(Сохранённые записи)
....

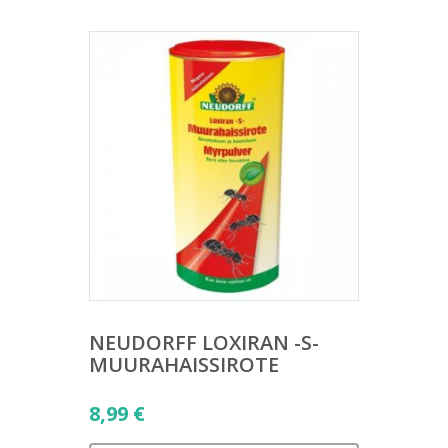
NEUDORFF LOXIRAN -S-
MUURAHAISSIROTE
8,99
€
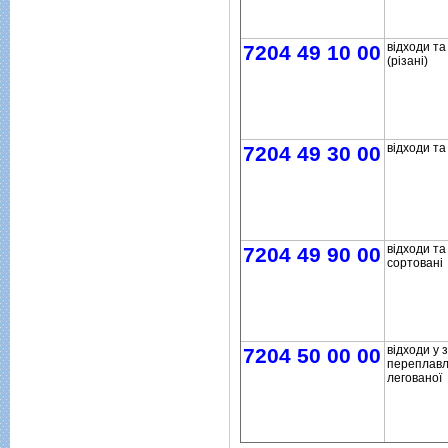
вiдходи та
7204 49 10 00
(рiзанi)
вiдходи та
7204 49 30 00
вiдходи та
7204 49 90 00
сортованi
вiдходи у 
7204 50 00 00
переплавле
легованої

....

- **ОПИСАНИЕ ЗАДАНИЯ**:
Перепишите текст из всех записей выше в виде списка JSON, где каждая строка текста идёт отдельной строкой списка. Пустые строки и изображения в ответ не включайте.

- **ПИСЬМЕННЫЙ ОТВЕТ**:
[
  "NEUDORFF LOXIRAN -S-",
  "MUURAHAISSIROTE",
  "8,99",
  "€",
  "вiдходи та",
  "7204 49 10 00",
  "(рiзанi)",
  "вiдходи та",
  "7204 49 30 00",
  "вiдходи та",
  "7204 49 90 00",
  "сортованi",
  "вiдходи у ",
  "7204 50 00 00",
  "переплавле",
  "легованої"
]